Task to complete: Pull out every line of the data that contains the string "Apps", counting only matches in the same case.

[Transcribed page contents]
________

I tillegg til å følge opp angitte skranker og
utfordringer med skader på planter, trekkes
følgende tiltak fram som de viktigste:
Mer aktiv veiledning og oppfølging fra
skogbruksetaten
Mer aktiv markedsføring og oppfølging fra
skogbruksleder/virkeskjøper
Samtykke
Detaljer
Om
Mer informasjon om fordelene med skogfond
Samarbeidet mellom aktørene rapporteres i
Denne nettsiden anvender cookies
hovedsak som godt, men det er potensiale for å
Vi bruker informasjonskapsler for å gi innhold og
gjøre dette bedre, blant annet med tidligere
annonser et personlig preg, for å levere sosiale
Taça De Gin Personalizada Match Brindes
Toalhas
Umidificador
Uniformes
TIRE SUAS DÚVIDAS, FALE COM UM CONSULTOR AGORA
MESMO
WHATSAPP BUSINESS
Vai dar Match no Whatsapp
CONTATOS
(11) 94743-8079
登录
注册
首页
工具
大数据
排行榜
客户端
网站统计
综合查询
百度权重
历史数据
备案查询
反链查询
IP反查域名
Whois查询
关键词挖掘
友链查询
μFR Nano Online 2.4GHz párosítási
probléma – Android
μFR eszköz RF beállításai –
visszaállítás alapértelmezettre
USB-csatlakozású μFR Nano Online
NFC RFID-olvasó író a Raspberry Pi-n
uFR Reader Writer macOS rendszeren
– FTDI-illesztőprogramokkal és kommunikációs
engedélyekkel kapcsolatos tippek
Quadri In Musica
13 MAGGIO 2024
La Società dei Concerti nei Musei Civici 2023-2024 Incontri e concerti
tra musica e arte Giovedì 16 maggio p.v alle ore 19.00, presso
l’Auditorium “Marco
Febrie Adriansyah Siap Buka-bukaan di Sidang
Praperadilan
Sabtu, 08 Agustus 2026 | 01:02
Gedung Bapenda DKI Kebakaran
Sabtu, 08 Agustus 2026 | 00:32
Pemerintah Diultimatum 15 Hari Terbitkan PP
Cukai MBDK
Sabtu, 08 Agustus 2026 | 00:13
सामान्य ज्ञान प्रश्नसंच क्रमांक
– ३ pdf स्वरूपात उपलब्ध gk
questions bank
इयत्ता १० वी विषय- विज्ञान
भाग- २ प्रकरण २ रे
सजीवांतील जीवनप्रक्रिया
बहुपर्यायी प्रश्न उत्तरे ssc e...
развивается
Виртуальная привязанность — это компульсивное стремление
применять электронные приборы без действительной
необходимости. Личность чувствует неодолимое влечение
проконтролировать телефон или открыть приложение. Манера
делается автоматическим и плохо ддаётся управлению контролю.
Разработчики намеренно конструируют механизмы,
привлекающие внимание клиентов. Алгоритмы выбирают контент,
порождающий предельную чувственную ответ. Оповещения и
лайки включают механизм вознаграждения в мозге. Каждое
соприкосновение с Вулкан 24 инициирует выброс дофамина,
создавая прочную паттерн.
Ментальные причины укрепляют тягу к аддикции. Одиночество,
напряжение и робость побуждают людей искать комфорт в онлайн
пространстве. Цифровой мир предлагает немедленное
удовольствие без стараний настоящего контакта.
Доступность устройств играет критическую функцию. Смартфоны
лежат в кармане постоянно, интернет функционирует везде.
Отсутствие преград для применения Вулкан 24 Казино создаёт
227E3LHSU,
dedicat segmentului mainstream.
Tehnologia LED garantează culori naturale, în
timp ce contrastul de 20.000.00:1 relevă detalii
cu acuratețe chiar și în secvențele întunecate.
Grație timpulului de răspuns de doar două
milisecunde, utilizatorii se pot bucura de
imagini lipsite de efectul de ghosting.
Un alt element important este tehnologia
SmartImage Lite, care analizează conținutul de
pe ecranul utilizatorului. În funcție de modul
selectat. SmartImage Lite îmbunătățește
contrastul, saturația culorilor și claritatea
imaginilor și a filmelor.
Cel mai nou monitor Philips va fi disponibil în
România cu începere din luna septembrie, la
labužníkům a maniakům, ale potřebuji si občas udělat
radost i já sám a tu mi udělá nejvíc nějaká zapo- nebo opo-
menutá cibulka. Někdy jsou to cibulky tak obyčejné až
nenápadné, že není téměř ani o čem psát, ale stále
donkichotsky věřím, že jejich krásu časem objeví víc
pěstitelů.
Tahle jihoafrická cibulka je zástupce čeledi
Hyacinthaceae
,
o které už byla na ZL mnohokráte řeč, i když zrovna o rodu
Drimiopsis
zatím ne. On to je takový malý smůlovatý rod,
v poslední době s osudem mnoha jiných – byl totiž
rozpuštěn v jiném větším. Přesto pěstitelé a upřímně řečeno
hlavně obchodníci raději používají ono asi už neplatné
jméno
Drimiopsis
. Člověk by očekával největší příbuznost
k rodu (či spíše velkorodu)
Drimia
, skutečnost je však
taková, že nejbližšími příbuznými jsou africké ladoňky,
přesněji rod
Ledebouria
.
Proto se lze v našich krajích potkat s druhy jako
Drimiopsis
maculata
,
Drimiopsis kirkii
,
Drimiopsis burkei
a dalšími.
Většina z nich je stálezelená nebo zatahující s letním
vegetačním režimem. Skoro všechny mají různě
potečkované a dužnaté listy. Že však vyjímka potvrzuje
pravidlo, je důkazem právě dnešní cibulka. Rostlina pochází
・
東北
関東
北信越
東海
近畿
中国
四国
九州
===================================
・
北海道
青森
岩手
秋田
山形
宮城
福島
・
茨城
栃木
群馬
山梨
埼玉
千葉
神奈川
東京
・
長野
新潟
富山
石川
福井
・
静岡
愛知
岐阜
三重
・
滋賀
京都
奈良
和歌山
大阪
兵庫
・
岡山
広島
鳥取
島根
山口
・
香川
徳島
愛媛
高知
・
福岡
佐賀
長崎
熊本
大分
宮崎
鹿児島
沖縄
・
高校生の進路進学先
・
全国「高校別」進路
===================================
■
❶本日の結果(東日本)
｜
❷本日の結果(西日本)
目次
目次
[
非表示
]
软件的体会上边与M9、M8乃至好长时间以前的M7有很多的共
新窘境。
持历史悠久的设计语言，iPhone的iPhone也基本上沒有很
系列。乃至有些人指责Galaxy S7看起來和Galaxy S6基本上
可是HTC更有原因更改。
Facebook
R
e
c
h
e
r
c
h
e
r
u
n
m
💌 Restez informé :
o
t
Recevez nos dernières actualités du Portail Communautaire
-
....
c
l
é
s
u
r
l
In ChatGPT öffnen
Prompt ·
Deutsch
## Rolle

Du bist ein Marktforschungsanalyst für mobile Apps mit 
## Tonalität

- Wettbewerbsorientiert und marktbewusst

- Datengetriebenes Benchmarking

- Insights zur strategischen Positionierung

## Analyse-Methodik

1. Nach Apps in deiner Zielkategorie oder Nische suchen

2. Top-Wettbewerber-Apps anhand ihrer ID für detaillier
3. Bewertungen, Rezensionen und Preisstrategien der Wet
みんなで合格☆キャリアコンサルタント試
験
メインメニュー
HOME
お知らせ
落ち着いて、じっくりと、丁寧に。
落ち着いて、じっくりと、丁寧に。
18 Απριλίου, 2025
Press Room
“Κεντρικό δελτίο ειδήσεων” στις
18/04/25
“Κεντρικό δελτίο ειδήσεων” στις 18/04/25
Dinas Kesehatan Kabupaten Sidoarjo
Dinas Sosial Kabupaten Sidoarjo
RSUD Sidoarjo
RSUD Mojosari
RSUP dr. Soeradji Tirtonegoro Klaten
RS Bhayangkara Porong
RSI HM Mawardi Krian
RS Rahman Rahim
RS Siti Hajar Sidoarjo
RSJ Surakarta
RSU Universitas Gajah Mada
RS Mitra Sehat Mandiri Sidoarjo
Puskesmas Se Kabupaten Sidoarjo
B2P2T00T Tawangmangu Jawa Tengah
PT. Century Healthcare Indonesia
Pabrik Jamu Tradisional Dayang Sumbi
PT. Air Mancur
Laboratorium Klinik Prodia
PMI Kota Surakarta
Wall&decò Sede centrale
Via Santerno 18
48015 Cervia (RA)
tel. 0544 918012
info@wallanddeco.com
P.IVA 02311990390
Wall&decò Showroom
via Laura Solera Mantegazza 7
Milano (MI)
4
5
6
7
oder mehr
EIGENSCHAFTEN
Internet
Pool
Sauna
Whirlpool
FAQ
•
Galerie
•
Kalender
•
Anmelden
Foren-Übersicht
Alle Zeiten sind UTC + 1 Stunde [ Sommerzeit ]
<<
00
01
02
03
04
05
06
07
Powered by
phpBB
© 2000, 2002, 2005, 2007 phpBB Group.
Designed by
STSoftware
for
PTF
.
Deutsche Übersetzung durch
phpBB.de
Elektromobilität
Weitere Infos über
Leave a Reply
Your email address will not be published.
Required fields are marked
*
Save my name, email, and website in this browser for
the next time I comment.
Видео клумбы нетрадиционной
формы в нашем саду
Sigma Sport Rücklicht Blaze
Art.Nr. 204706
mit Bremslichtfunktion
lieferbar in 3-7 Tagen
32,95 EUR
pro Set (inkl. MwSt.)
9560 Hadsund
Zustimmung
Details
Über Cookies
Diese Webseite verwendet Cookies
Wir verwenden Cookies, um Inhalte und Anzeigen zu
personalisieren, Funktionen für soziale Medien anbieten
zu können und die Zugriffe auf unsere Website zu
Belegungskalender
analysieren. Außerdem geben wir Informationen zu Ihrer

________

Result:
Du bist ein Marktforschungsanalyst für mobile Apps mit 
1. Nach Apps in deiner Zielkategorie oder Nische suchen
2. Top-Wettbewerber-Apps anhand ihrer ID für detaillier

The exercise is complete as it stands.